● Text section:
********************

Hi everyone!
I’m a new user of Lammps, but I’ve searched the mail list and the documentation extensively for my problem so hopefully my problem hasn’t been asked before (although I suspect it might still be a RTFM-issue).
Trying simulate liquid NaCl I noticed that even below the boiling temperature (p = 1 bar) the radial distribution function was that of a gas. The same thing happened for both
pair_style born/coul/long 7.6 15.0 (I used a previous answer from the mailing list that treated NaCl and modified it)
or using a hybrid/overlay pair_style with the repulsive part being a table taken from Kittels Introduction to Solid State Physics (page 62 of 8th edition paperback) and a coul/long term.
I used pair_write from the below test code to see what kind of potential was being calculated (version: LAMMPS 64-bit 15Apr2020).

********************

● Record set:
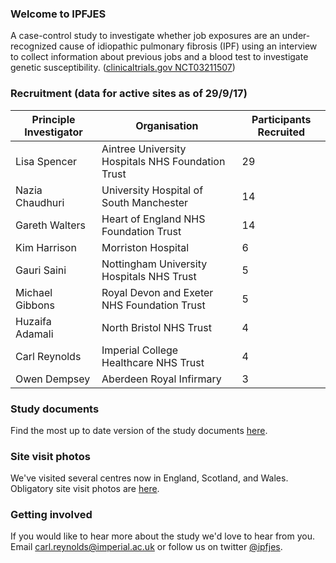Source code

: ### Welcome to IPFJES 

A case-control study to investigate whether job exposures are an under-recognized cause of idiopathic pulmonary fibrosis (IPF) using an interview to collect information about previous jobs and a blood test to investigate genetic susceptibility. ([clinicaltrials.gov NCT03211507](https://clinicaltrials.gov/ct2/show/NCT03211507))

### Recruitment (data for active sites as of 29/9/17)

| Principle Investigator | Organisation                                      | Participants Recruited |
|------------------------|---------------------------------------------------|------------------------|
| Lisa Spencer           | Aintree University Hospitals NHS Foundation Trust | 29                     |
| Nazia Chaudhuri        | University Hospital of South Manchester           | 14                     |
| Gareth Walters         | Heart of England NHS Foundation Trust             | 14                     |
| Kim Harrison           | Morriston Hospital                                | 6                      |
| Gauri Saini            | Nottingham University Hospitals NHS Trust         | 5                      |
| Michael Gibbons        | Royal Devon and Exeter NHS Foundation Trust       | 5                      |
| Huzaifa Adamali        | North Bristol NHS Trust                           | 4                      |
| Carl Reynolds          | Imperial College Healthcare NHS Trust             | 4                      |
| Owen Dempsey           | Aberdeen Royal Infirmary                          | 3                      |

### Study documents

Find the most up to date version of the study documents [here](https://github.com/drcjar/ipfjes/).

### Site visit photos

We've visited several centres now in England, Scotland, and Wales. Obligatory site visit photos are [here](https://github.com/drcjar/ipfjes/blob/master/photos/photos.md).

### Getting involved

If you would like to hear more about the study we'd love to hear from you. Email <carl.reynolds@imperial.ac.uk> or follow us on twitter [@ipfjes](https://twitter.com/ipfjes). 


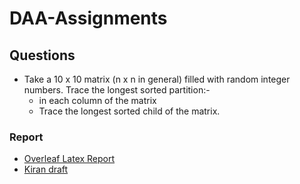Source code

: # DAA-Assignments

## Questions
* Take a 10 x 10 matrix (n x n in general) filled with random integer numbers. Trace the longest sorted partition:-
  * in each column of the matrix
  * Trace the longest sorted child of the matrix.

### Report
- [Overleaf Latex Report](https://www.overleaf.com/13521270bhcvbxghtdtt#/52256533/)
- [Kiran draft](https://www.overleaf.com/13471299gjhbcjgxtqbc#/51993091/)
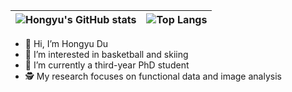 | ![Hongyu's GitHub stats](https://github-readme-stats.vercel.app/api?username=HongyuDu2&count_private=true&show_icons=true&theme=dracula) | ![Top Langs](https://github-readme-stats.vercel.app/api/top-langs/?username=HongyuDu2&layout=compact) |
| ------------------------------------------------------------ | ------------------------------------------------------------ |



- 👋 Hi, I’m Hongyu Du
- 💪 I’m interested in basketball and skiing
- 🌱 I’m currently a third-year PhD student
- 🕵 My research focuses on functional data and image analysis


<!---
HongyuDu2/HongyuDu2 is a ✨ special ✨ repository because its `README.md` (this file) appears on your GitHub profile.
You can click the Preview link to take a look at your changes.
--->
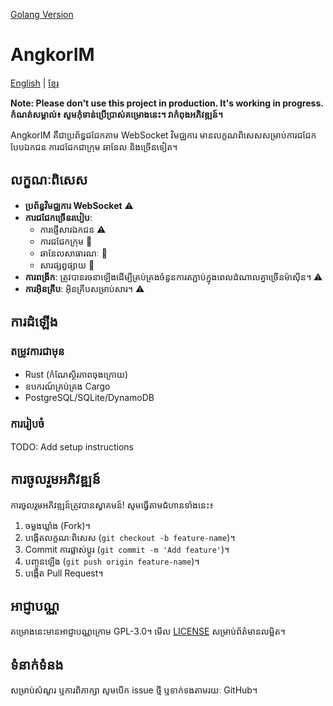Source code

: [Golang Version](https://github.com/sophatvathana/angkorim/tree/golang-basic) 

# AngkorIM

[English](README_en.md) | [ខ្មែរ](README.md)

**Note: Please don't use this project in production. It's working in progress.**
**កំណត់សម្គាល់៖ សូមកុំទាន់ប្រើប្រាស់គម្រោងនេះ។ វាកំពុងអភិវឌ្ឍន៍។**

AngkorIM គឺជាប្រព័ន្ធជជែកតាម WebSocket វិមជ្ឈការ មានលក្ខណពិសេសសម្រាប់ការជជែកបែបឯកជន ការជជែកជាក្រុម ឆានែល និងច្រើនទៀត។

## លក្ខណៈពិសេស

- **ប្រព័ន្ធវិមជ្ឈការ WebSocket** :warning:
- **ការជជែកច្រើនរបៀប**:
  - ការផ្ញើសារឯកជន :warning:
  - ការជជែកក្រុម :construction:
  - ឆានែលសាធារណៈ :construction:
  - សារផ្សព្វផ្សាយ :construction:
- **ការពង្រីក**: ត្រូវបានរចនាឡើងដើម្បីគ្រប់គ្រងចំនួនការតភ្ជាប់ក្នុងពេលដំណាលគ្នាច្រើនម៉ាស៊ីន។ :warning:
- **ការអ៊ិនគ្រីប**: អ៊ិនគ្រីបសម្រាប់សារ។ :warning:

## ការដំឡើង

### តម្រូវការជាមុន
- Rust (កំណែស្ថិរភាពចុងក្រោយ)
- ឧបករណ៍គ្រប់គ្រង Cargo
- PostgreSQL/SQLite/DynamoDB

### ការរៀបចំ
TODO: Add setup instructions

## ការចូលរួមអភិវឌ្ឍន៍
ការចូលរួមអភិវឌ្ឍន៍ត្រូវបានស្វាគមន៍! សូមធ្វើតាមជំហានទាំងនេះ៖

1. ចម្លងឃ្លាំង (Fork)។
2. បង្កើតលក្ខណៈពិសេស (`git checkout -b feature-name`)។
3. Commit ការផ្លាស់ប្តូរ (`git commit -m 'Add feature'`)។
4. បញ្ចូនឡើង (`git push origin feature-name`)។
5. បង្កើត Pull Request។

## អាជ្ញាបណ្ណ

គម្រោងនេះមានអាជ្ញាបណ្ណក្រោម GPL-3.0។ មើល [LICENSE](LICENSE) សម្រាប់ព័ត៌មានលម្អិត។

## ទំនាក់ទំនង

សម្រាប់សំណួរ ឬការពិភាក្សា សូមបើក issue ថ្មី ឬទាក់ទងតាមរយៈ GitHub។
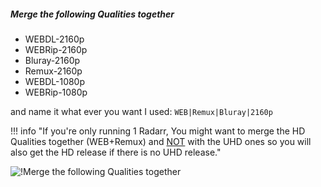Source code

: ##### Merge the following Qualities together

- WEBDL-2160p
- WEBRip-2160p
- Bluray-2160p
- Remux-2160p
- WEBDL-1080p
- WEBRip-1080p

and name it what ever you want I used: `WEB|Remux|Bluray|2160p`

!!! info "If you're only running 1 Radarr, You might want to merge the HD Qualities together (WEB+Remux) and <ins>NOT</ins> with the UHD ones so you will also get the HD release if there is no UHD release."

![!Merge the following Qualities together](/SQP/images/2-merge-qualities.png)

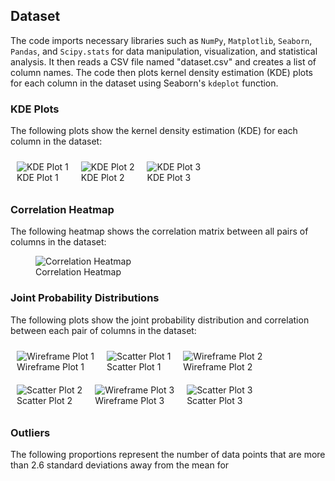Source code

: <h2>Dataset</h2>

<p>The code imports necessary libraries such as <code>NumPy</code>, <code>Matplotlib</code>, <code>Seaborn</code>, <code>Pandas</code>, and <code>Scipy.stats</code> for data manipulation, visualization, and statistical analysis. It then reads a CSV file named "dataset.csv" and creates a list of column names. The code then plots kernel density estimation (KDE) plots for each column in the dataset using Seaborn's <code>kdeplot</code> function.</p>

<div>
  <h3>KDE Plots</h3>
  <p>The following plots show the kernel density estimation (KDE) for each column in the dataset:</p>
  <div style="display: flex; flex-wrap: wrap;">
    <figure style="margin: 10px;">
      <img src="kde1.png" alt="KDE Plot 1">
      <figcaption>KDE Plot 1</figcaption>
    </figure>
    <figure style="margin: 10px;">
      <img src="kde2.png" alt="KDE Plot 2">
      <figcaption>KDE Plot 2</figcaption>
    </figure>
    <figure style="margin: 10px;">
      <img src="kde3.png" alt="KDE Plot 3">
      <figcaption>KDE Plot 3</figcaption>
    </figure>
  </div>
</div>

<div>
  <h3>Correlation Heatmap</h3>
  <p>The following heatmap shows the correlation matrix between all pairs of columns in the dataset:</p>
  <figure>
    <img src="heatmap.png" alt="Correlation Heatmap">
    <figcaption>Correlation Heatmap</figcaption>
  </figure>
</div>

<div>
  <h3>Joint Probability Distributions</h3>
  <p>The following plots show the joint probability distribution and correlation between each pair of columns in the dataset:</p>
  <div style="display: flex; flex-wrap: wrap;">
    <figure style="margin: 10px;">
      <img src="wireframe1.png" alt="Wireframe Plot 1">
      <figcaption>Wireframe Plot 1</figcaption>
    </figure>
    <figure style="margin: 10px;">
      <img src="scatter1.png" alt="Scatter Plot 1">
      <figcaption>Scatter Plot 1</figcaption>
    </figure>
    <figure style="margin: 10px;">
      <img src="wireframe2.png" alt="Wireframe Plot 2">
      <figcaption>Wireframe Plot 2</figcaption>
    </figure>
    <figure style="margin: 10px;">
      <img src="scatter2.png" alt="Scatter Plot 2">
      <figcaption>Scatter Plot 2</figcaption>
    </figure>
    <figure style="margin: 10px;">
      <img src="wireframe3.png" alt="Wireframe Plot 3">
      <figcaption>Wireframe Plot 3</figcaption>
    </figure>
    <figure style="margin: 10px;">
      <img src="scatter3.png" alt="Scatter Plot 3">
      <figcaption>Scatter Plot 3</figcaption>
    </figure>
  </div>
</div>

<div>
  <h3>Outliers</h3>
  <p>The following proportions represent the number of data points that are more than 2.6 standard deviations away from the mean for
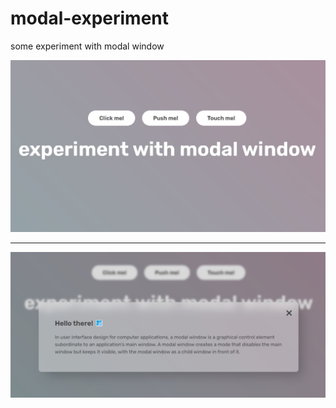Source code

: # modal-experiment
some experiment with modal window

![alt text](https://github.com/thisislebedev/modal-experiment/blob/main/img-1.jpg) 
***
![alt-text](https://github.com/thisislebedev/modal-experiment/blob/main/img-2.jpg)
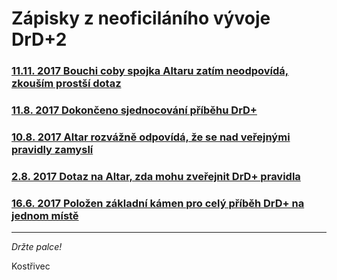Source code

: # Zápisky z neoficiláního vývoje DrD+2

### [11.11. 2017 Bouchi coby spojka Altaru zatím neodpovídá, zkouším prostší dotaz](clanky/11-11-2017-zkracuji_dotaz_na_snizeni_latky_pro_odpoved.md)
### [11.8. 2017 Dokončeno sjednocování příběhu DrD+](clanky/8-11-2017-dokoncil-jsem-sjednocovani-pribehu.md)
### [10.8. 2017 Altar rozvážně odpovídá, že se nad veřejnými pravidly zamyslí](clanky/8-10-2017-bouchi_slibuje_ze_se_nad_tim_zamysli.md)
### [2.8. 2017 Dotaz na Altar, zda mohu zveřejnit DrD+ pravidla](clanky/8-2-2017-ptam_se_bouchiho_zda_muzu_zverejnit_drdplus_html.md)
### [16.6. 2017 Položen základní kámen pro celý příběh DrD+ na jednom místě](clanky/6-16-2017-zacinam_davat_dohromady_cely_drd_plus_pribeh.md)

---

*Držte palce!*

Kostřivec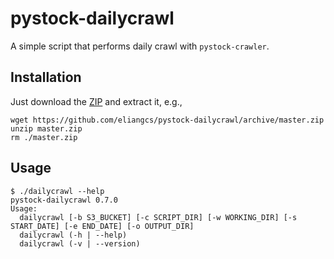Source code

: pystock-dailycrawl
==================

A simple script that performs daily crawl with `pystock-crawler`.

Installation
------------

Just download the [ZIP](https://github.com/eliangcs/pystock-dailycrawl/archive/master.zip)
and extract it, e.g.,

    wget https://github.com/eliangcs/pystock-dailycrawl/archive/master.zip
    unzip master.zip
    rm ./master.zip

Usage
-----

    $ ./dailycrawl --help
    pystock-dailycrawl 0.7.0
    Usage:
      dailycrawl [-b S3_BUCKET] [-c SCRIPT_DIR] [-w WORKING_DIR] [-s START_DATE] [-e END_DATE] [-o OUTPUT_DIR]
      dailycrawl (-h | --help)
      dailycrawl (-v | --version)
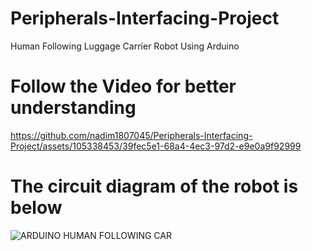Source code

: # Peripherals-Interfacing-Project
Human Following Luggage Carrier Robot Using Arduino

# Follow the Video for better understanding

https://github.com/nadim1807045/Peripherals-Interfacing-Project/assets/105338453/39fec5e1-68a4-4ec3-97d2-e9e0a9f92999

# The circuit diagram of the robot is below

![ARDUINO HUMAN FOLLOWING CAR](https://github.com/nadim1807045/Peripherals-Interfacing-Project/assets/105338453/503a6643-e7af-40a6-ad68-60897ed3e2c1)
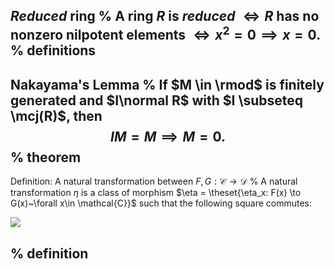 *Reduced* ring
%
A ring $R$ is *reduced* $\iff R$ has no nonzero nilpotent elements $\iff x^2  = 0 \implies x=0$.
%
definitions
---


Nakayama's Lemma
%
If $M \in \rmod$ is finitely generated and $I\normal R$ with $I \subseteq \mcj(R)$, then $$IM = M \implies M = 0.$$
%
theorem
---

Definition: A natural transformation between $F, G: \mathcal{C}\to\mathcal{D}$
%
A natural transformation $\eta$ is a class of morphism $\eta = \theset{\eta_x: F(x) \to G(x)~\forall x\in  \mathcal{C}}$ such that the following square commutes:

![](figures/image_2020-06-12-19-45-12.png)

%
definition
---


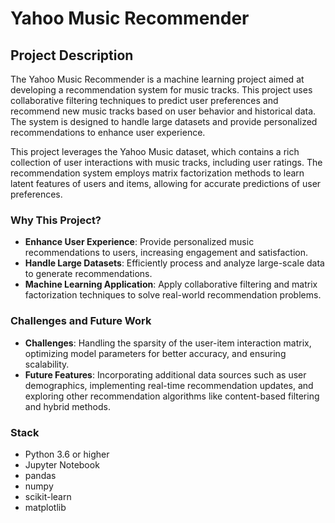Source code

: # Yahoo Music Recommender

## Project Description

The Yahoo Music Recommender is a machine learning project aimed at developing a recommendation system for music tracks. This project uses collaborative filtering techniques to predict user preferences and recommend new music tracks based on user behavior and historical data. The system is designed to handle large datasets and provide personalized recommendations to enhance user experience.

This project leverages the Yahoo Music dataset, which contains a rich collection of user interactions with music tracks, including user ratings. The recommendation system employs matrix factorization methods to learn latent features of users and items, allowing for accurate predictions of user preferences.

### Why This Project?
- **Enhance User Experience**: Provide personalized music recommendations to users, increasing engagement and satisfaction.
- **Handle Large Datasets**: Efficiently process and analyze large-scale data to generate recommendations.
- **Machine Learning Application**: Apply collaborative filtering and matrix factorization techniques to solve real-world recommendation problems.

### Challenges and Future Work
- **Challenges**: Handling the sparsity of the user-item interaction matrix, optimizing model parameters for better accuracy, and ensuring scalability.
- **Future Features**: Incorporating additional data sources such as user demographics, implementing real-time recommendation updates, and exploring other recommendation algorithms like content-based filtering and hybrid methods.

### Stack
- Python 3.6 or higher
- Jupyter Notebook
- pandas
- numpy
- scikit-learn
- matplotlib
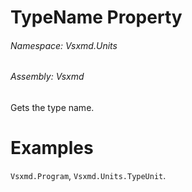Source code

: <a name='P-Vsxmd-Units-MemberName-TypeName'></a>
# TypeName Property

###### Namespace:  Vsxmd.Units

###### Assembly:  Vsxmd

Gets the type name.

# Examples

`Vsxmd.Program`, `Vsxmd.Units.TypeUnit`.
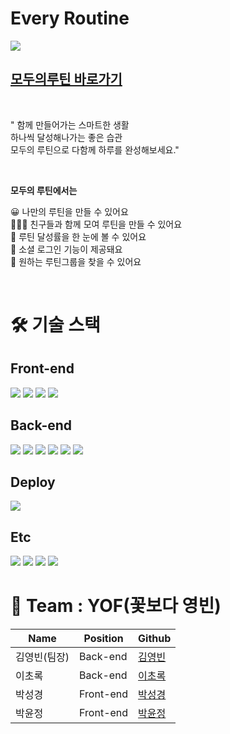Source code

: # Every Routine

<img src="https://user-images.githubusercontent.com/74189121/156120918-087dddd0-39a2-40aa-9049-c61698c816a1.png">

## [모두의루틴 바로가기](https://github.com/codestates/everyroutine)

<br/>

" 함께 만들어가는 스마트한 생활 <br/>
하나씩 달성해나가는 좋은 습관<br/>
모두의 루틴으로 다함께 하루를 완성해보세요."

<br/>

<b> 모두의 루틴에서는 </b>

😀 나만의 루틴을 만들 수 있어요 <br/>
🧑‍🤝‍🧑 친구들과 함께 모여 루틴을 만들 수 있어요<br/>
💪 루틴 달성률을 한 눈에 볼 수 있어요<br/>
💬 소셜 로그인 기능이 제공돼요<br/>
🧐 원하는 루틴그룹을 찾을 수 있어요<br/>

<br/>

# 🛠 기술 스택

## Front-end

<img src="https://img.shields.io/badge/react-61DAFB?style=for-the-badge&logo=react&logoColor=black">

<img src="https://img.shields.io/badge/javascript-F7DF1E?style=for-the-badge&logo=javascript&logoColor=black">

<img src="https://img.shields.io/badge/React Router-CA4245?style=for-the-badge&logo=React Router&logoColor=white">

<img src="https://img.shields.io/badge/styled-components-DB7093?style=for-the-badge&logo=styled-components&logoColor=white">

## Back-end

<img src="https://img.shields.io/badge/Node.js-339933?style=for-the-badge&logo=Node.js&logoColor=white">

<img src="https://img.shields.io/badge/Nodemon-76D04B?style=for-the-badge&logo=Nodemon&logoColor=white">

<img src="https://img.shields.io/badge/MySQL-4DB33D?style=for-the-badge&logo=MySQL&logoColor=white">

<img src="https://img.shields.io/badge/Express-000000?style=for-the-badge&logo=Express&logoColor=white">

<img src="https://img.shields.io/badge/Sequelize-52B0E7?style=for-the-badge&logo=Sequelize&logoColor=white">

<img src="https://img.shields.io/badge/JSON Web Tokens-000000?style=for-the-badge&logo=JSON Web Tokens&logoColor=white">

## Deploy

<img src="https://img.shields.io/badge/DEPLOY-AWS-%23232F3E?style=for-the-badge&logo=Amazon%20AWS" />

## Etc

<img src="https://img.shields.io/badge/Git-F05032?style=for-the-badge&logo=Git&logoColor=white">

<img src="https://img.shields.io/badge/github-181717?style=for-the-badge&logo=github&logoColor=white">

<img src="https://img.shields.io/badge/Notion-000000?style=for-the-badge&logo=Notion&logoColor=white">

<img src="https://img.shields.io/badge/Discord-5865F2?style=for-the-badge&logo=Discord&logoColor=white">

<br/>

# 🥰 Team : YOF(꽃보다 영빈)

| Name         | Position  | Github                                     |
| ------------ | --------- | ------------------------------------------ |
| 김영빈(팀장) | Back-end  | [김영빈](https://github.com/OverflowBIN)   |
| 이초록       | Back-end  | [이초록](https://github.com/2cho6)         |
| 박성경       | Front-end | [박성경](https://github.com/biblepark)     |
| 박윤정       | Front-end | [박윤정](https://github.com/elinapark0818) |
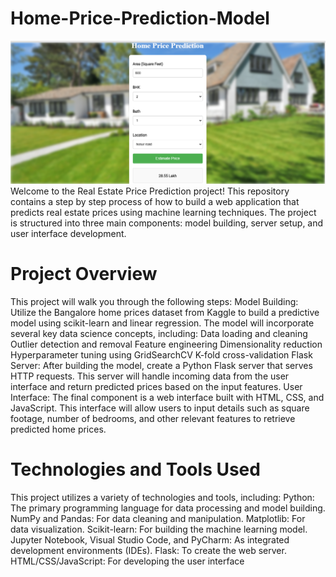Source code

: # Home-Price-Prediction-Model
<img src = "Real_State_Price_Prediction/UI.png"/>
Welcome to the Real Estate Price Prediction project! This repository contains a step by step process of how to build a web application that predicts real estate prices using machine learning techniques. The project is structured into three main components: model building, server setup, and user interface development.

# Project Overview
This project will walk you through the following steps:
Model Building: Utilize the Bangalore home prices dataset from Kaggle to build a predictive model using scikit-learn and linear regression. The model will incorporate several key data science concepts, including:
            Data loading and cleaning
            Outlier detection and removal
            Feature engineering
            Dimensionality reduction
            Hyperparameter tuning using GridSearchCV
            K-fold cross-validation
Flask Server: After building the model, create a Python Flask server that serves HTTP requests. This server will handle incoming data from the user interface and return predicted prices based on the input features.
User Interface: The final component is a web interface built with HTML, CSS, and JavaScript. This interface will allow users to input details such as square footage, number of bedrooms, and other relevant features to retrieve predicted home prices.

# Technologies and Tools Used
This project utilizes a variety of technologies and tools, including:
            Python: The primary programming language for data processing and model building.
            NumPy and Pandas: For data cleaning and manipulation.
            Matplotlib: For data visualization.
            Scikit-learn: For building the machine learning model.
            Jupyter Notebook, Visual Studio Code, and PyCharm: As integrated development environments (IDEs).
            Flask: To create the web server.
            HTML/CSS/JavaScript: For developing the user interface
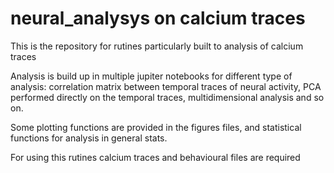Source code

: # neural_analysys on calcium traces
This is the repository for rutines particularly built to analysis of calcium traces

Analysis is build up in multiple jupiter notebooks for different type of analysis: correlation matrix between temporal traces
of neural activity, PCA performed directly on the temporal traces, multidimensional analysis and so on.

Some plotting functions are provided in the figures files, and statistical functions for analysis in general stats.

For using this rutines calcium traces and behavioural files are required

********************

● Request A: Which LAMMPS version does the post on simulating liquid NaCl say was used?
● Request B: Please rewrite the NaCl simulation post from "Hi everyone!" through "be a RTFM-issue).", switching "documentation" to "user guide".

● Answer area A: LAMMPS 64-bit 15Apr2020.

● Answer area B:
Hi everyone!
I’m a new user of Lammps, but I’ve searched the mail list and the user guide extensively for my problem so hopefully my problem hasn’t been asked before (although I suspect it might still be a RTFM-issue).